President Biden is taking action to ban “junk fees”—those “hidden, surprise fees that companies sneak onto customer bills”—but businesses including “airlines, auto dealers, banks, credit card companies, cable giants, property owners and ticket sellers” are fighting tooth and nail for the right to keep charging them. The reason, as the Washington Post points out: they’re “making billions.” New regulations would help ensure that financial advisors actually benefit their clients, that cable bills include transparent pricing, that hotel “resort fees” are corralled, that fans understand the price of a concert ticket before checkout , and more. But pushing them through will entail battling it out with flush industry leaders and their lobbying associations.
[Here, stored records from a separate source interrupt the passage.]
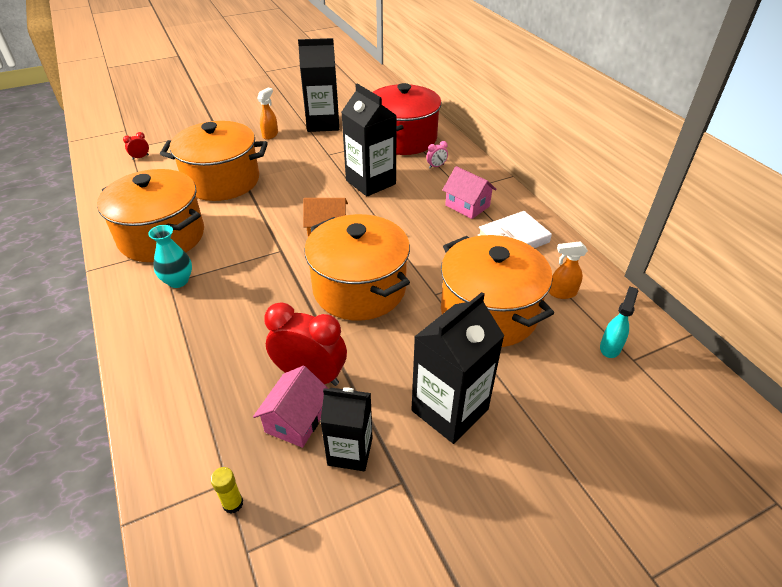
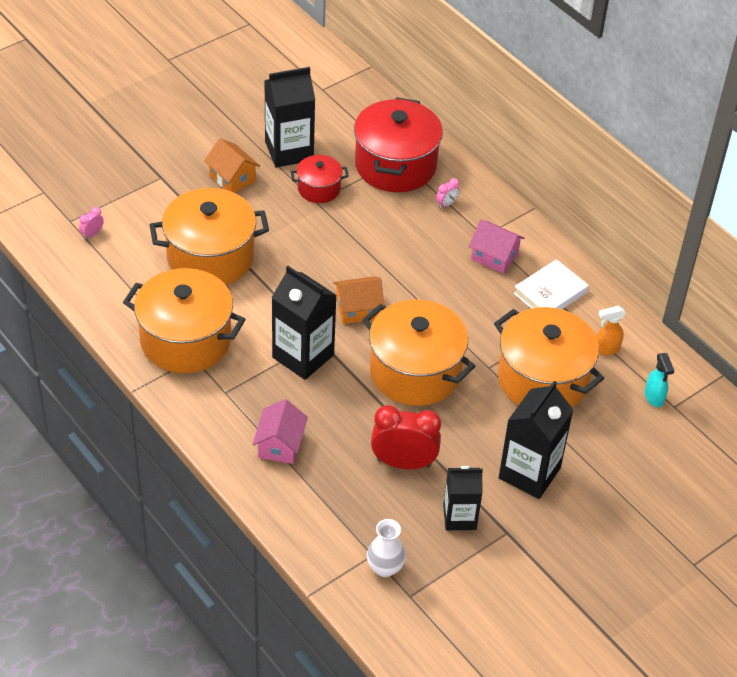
camera: 15 degrees left, 5 degrees up
(140, 157) = (92, 234): red clock -> pink clock
(178, 281) = (233, 389): turquoise vase -> none
(233, 503) = (385, 568): yellow glue stick -> white vase
(270, 135) = (232, 178): orange spray bottle -> orange house
(296, 420) = (406, 500): pink house -> pink house (280, 445)
(334, 147) = (319, 189): none -> red pot
(370, 182) = (380, 237): black carton -> black carton (303, 356)
(610, 347) = (654, 398): turquoise spray bottle -> turquoise spray bottle turned 150 degrees clockwise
+ From Eater San Francisco: “The State Attorney General’s Office Isn’t Sure If Its Junk Fee Law Will Ban Restaurant Service Fees.”

+ Research from 2021 “shows why ticket sellers hit you with last-second fees.” (Spoiler: it’s because they bring in more money. See above.)

Even more updates from the grifting economy

“Stay or pay” clauses in employment contracts that require workers to reimburse employers for training (which in many cases is useless or not even delivered). Glass repair shops exploiting loopholes to overcharge insurance companies on behalf of car owners. Dietician “influencers” paid by food and beverage companies “to promote industry-friendly messages on social media posts that often failed to disclose the names of sponsors.” And clothes that may be “Made in America” but are the product of illegal “piecework” sweatshops.